First and foremost, I agree completely about Guitar Hero III's achievements. Obtaining most of them requires you to beat Through The Fire and Flames, Expert, 5-Star Expert, Gold star 20 songs on Expert and so on and it's just ridiculous. I have only just recently gotten into the Guitar Hero games (read: this year) and as such, I can't play that well on the higher difficulties just yet. I'm at the stage where I'm easing myself into the Hard difficulty.

Anyway, because of this I have limited points from the game and while I respect having achievements for finishing the career on Expert and even 5-starring Expert, I don't respect having to basically be a god to get more achievements from it. Now that makes me sound like all I care about is the points. Not true, I may be an self-confessed achievement whore but I certainly do not do it for the points like most seem to; instead I do it because I'm a completionist (always have been) and I guess the achievements have just added onto what I would do already with the difference being, everything is public now.

Back to Guitar Hero, the limited points annoys me because I see the little achievements I have and know that I can't complete the game as much as I want to until my Guitar Hero ability improves. I do plan on practising until I get there but for the moment, it annoys me to no end. I agree that Guitar Hero II has the better achievements but even then, both games' achievements annoy me for having co-op ones. I can understand them but the fact that they can't be obtained over Live means they are another set of achievements I probably won't be getting anytime soon due to not having anyone locally here in Canberra to co op the games with.

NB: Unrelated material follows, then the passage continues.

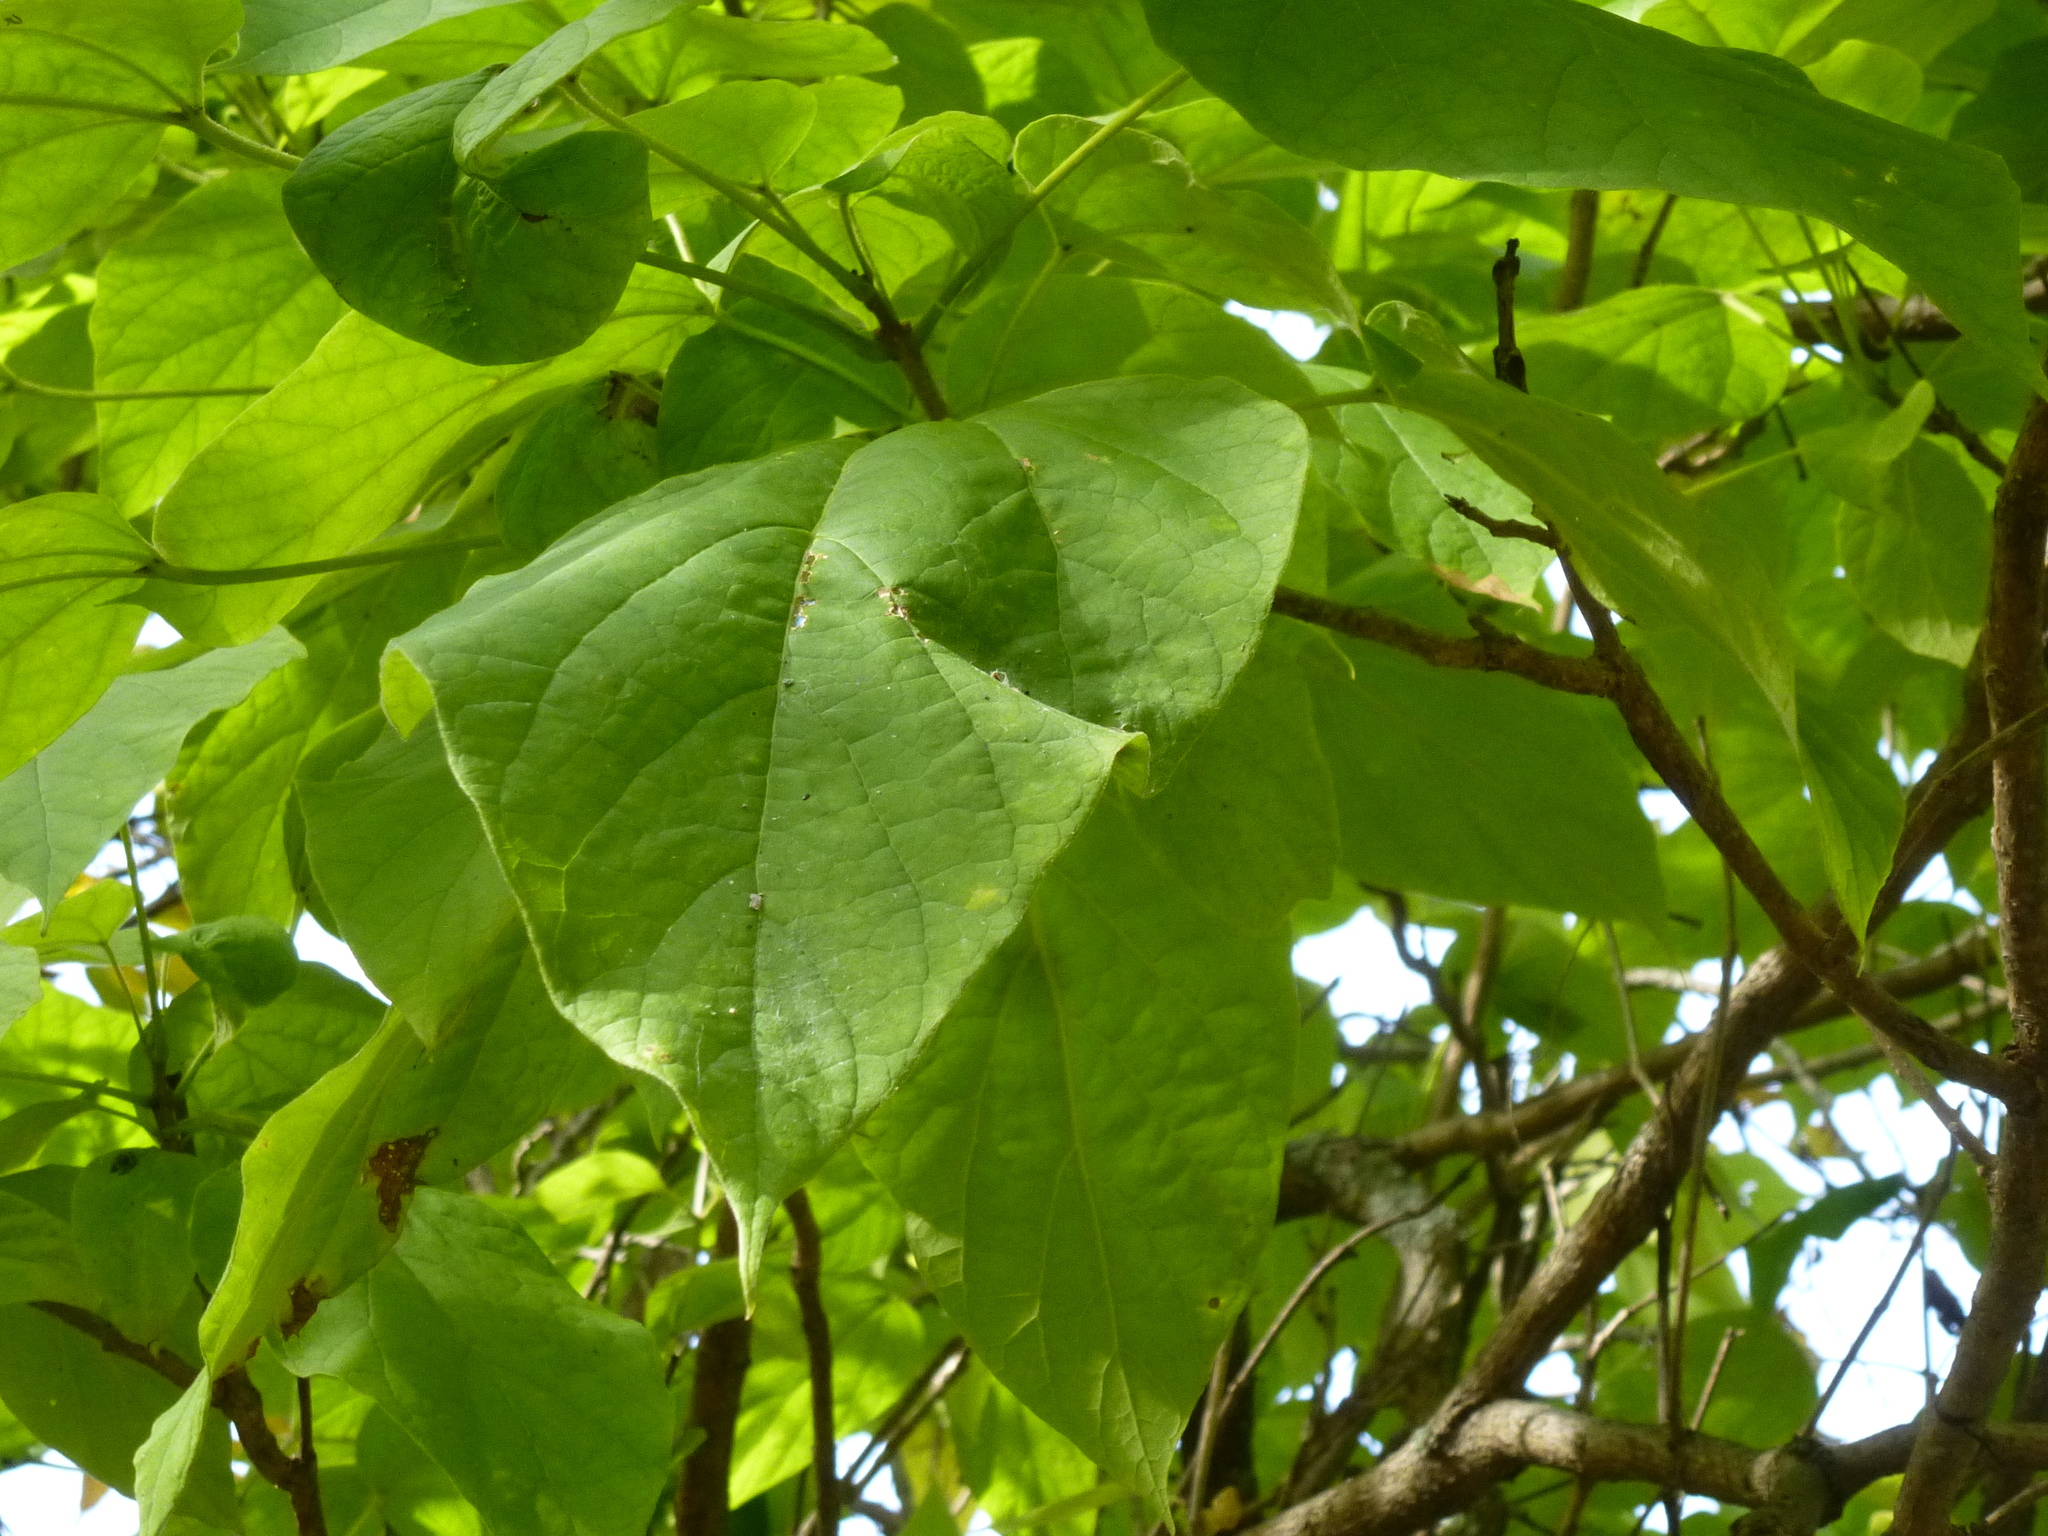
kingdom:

And on achievements as a whole, I agree with the most part with the post. Games like BioShock, Viva Pinata and so on are examples of achievements that are done right. I personally would also like to see developers be a bit more creative with achievements, with my current example being Project Gotham Racing 4. The game had a few puzzle achievements and while the internet makes this achievements free points (in the sense that it's not too hard to find out how they're obtained), the idea in theory is a good one as far as I'm concerned. I like the idea of having a few subtle hints towards the criteria and then being left to figure it out myself. I think we should see more of that.

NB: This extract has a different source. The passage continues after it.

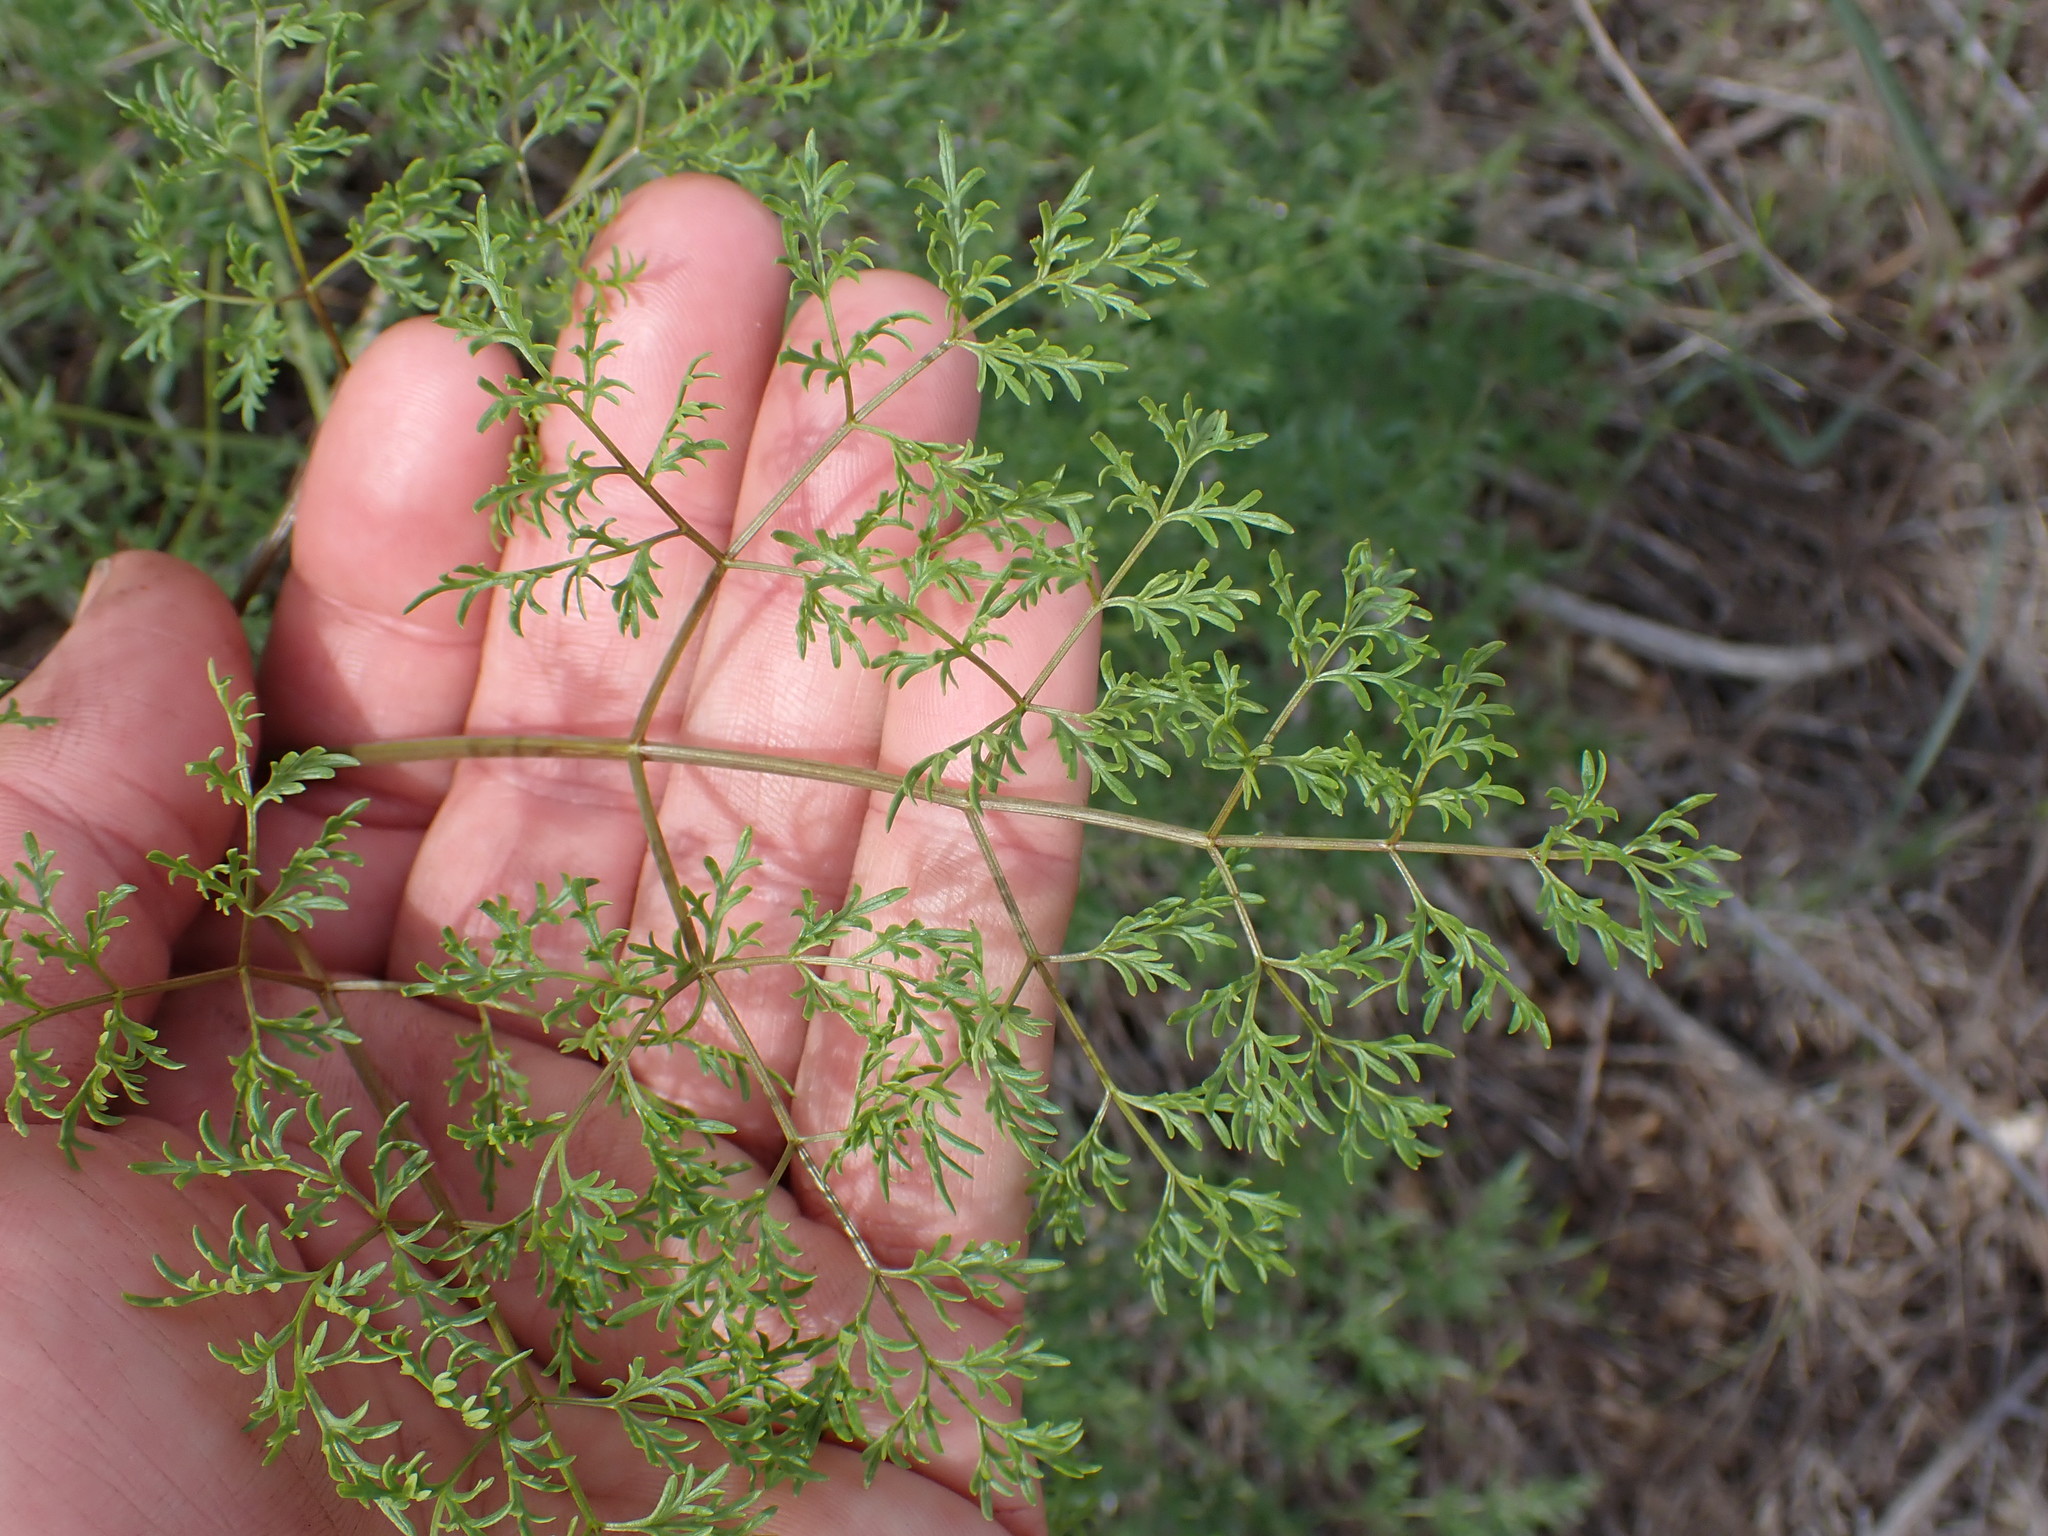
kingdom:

Long post but one more thing, zero point and secret achievements are pathetic and shouldn't exist as far as I'm concerned. Secret achievements are a mixed bag, I can understand why they are used but to me it defeats the purpose of the point system (rather than the actual achievements within themselves) when it comes to being a public display of what you have and haven't done in the games you have played. Zero point achievements also defeat the purpose and to me just seem like a waste. Not to mention they hurt the completion percentage (something I care about)...

Greg Tannahill said...

I'm working daytimes but you can always try hitting me up on weekends for co-op. My gamertag is GregT_314.

360voice.com has a facility where you can see what percentage of its members have achieved what numbers of points on various games. Last time I looked at GH3 there were only 4 people out of a population of over 100,000 who had achieved full points for GH3. That tells you there's something wrong right there.